ALBANY – The state government’s top lawyer said Monday night that Albany’s trail of scandals must bring major changes to the Capitol instead of the usual “tinkering” responses, and that Gov. Andrew M. Cuomo should hold firm to his no on-time budget threat unless lawmakers agree to “transformational” ethics law changes.
Attorney General Eric Schneiderman, in a speech Monday evening in Manhattan, said the recent federal charges against Assembly Speaker Sheldon Silver should serve as a genuine wake-up call for ethics law improvements, and not the “marginal reforms” that governors and lawmakers have put in place four separate times since 2005.
“Corruption has been a feature of government in the Empire State for a long time,” said Schneiderman as he told a Citizens Union audience of a story about Teddy Roosevelt, when he was a state lawmaker in 1882, being amazed at the role of campaign contributions and special interests at the Capitol.
Schneiderman’s proposals Monday include a ban on outside employment by state legislators linked with a “significant” pay hike to the $79,500 legislative base pay which has not increased since 1999. He said state lawmakers should be paid somewhere between the $112,500 salary for a New York City Council member to $174,000 paid to members of Congress.
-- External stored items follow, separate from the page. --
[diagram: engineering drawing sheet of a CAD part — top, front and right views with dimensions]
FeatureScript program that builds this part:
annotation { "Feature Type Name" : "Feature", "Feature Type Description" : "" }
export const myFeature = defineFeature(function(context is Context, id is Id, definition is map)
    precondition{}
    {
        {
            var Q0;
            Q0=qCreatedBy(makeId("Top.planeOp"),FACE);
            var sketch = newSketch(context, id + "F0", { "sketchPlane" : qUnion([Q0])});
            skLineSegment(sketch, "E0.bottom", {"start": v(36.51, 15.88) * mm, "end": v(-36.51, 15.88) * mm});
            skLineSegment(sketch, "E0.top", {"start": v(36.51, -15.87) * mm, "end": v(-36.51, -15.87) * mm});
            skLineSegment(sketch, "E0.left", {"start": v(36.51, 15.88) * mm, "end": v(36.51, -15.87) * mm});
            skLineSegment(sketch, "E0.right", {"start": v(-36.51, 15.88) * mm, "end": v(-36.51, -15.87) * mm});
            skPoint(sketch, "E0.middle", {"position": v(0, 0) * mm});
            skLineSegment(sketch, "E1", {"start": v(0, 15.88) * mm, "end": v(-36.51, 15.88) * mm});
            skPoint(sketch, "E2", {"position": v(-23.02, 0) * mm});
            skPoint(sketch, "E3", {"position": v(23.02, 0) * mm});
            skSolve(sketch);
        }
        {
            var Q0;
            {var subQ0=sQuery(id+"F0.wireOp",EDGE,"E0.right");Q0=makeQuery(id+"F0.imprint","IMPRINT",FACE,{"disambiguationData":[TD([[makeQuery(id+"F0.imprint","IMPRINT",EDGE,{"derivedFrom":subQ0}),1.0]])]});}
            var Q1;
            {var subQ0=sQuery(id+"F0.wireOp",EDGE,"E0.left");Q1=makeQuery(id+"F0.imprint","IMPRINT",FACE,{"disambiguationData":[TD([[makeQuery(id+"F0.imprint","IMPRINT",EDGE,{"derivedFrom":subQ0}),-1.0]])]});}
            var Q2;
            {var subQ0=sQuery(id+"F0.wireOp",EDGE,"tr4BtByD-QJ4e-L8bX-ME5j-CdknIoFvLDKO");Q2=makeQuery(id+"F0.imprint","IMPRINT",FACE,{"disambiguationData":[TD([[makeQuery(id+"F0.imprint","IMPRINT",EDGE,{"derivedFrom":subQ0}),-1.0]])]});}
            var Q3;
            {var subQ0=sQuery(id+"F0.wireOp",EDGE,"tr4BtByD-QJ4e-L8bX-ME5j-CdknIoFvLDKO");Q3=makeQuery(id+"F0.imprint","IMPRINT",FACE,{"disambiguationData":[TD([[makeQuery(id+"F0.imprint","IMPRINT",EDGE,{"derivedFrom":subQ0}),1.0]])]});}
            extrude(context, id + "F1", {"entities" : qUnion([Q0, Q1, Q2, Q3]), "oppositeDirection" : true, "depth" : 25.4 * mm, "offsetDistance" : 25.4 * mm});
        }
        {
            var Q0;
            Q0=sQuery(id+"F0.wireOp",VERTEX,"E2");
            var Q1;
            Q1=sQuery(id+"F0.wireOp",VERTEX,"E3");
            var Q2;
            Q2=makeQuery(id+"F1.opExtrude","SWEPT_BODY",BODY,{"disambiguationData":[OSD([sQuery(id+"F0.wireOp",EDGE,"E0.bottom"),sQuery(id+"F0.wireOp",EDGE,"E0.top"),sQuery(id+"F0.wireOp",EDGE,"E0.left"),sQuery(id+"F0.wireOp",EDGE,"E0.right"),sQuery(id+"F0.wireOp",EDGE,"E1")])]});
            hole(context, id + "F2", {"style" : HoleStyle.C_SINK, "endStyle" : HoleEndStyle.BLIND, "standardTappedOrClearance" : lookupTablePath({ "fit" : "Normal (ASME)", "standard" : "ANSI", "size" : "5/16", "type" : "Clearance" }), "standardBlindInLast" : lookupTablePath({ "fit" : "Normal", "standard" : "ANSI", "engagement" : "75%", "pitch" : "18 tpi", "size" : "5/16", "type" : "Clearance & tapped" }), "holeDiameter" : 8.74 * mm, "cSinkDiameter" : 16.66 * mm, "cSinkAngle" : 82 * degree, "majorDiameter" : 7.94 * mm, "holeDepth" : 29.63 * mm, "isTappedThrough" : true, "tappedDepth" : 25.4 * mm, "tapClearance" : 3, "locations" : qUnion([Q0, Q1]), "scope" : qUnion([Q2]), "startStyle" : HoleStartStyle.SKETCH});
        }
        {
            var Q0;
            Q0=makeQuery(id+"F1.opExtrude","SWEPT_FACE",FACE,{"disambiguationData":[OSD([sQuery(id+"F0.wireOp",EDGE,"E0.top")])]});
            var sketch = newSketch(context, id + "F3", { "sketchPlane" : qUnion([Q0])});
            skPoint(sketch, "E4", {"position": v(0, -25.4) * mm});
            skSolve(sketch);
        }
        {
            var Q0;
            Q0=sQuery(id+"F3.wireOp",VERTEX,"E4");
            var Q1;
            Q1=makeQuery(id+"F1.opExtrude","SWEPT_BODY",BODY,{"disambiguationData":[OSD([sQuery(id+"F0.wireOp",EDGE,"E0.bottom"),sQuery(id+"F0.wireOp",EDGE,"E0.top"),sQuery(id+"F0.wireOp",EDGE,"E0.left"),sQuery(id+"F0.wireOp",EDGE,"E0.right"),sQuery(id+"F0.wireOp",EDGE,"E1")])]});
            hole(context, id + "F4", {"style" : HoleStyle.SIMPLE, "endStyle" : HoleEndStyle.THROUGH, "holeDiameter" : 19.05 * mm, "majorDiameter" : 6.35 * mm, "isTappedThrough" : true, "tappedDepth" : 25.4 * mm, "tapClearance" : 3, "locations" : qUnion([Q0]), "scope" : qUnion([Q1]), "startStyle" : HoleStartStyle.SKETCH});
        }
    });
He also backed calls by government watchdog groups for campaign finance rule changes to close multiple loopholes that largely benefit incumbents. He also wants to increase from two years to four years the term of state lawmakers.
“Ending the two-year cycle where legislators are engaged in nonstop re-election fundraising and campaigning will attract more high-quality candidates into government,” Schneiderman said, according to prepared remarks his office made available upon request.
Schneiderman, who enjoys frosty relations with Cuomo, did not name anyone specifically but said that scandals in recent years have been followed by ethics law fixes that “largely tinker at the margins.” Those, he said, were followed up by news conferences “declaring that the problem has been solved.” Instead, he said, changes to the state ethics law over the past decade have been “marginal reforms” that have allowed “business as usual to continue.”
Schneiderman said his office does not have “original jurisdiction,” meaning it must get a referral from another agency to launch an ethics probe. He said that his office, working with Comptroller Thomas DiNapoli since 2011, have together brought more than 60 cases against state and local officials.
Schneiderman said he has also asked Cuomo to give him “general” referral powers to more easily investigate ethical abuses in Albany, but that Cuomo has denied the requests even though Cuomo sought them, Schneiderman added, when he was attorney general before becoming governor.
The attorney general said that “transformational” reform is now needed. His other proposals outlined Monday night included replacing the current per diem system for lawmakers with one where actual costs are reimbursed. He said lawmakers should be given more “equitable” office and staff allotments, and he again called for a public financing system. Schneiderman said loopholes should be closed, such as those that allow wealthy individuals to create limited liability corporations to get around campaign donation limits, and said housekeeping accounts – which he said are “barely regulated slush funds” – should be shut down for political parties and legislators.
While Schneiderman credited Cuomo with pushing ethics law changes, he said the governor should hold the budget adoption hostage to “even bolder reforms.”
Schneiderman served in the State Senate from 1999 through 2010. “I was appalled by much of what I saw in Albany. I rebelled, and had my district redrawn, and my bills killed, as a result of that rebellion,” the Democrat said.